Alas, Jim sent a telegram, but did not say ‘Love, Jim’ – just signed off ‘Jim’. What could this possibly mean? According to this advertisement in the April 1940 issue of the Canadian Home Journal, “Men grow neglectful when wives grow careless”.
In this case, Betty was not “guarding her charm”, which meant she was not using MUM’s deodorant every day.
Other advertisements during the war period encourage women to care for their bodies using unusual methods. In this second advertisement, the woman is asking her doctor to recommend an antiseptic for ‘intimate personal use’. This ad states that Dettol is used in Canada for ‘cuts, abrasions and bites’ but also for a ‘cleansing deodorant in the bath and all personal uses’. Just Google ‘Dettol’ for its recommended uses now – I think its ‘antiseptic’ use has changed in the current day.
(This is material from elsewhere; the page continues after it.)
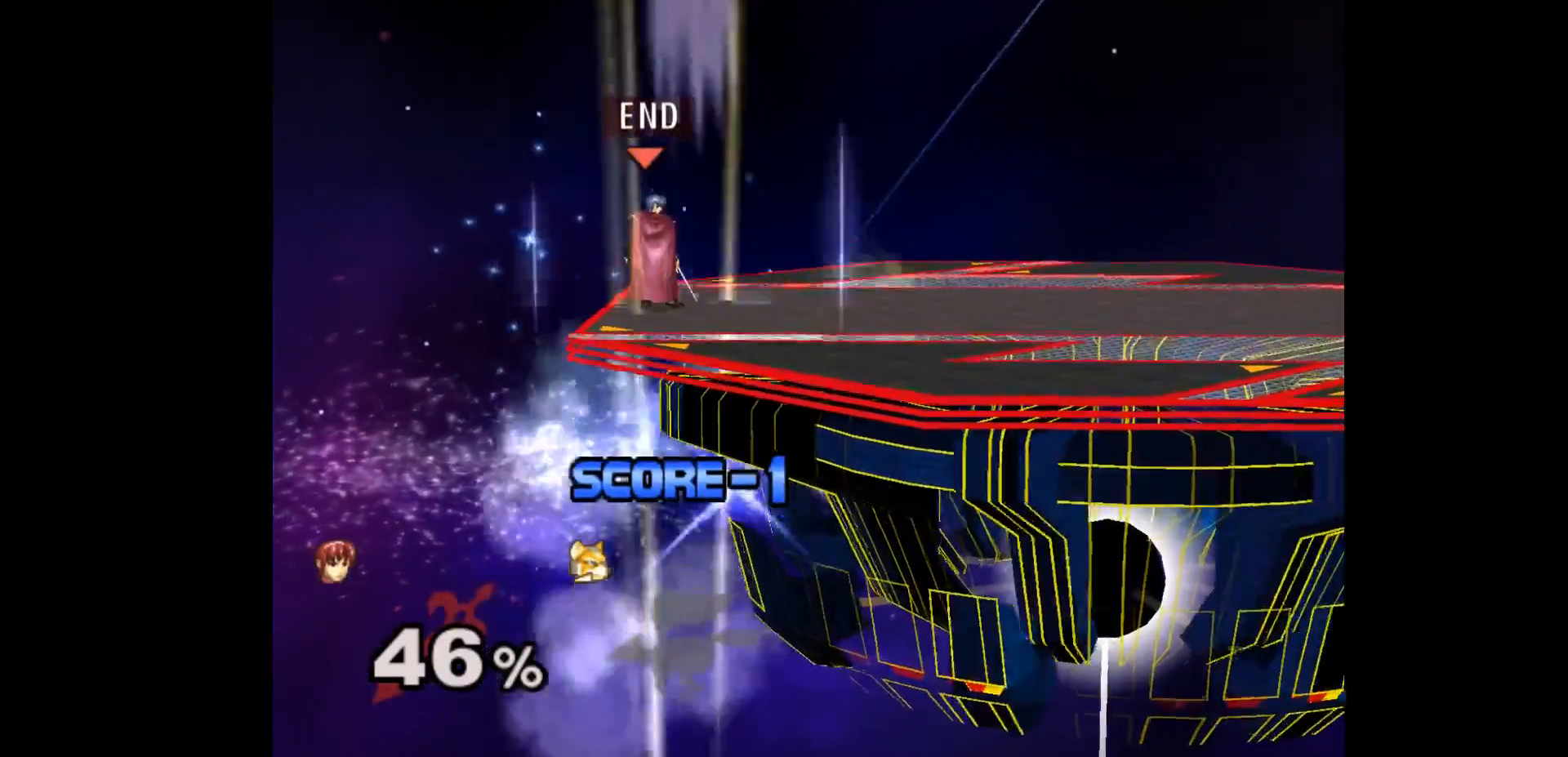
{"buttons": [], "left_stick": "center", "events": []}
And on another sensitive note, according to this ad in the Canadian National Home Monthly, September 1942, the troops are counting on you to be the life of the party. You have duties to entertain as a hostess at the Red Cross Canteen. Don’t follow Nancy’s example – she “spreads gloom”. Learn instead from “Martha – the toast of the troops”.
Advertisements in Canadian womens’ periodicals of the wartime period positioned male figures in the ads more often than today, with the male doctor as the authority, and the women encouraged to care for themselves for ‘their man.’